1
votes

I need help on Flink application deployment on K8

we have 3 source that will send trigger condition as in form of SQL queries. Total queries ~3-6k and effectively a heavy load on flink instance. I try to execute but it was very slow and takes lot of time to start.

Because of high volume of queries, we decide to create multiple flink app instance per source. so effectively one flink instance will execute ~1-2K queries only.

example: sql query sources are A, B, C

Flink instance:

App A --> will be responsible to handle source A queries only

App B --> will be responsible to handle source B queries only

App C --> will be responsible to handle source C queries only

I want to deploy these instances on Kubernetes

Question:

a) is it possible to deploy standalone flink jar with mini cluster (inbuilt)? like just start main method: Java -cp mainMethod (sourceName is command line argument A/B/C).

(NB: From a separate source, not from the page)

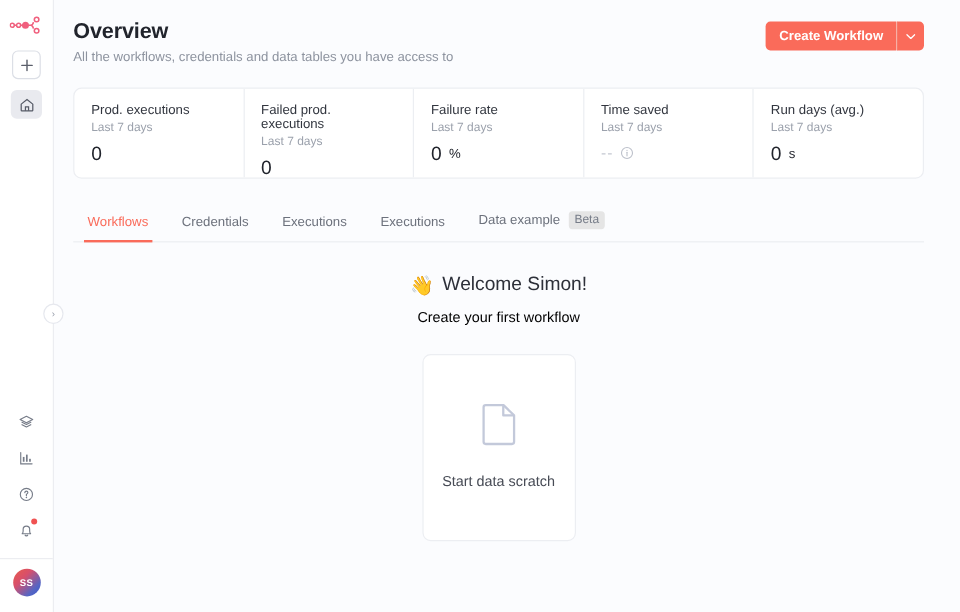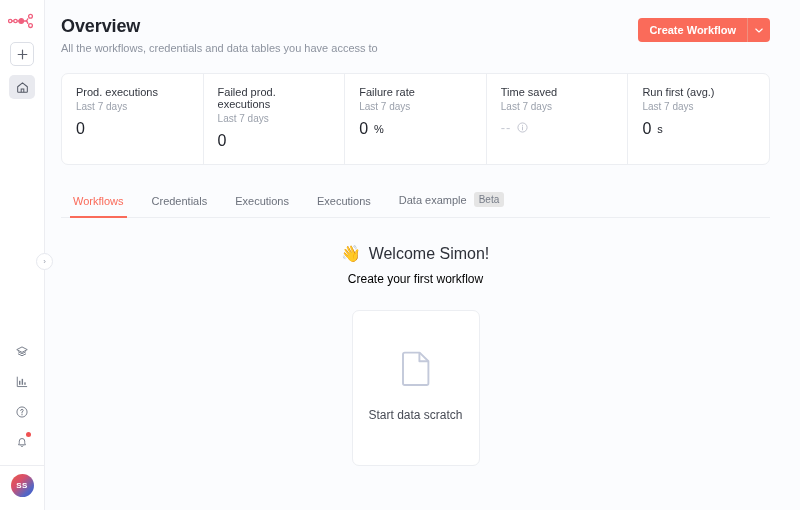"Prod. executions" .stats { height: 92px -> 76px }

b) if k8's one pod or flink instance is down then how we can manage it in another pod or another flink instance? is it possible to give the work to other pod or other flink instance?

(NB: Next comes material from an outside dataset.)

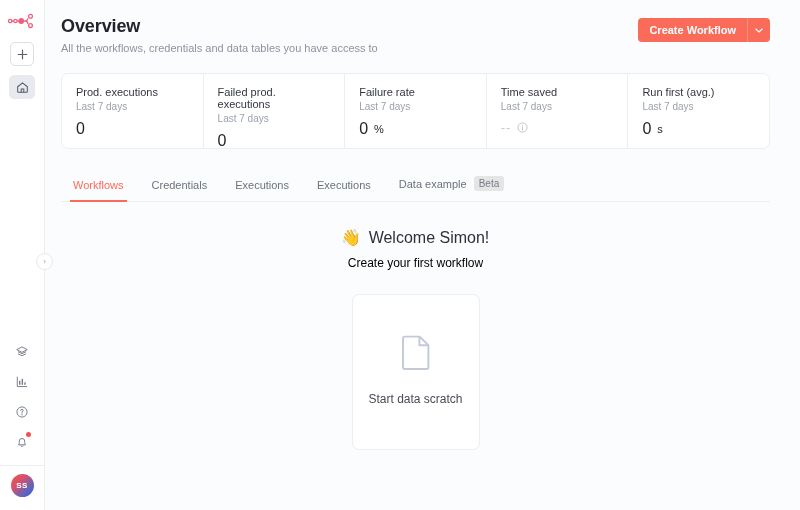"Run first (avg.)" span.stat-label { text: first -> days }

sorry If I mixed up two or more things together :(

Appreciate your help. thanks

1
Normally you'd handle this "heavy load" issue by increasing the parallelism of the source function, and (as needed) figuring out how to partition the queries so that each sub-source has effectively the same load. Why isn't that an option for you?kkrugler
thanks for your suggestions , so lets say I partitioned my rules (sql query) based on "source" to distribute the load on task. if there is any change in sql query that would mean restart the complete flink instance. right? if yes then it is a downtime for other sources that is something we are trying to avoid by creating multiple instance based on "source".Ashutosh

1 Answers

0
votes

Leaving aside issues of exactly-once semantics, one way to handle this would be to have a parallel source function that emits the SQL queries (one per sub-task), and a downstream FlatMapFunction that executes the query (one per sub-task). Your source could then send out updates to the query without forcing you to restart the workflow.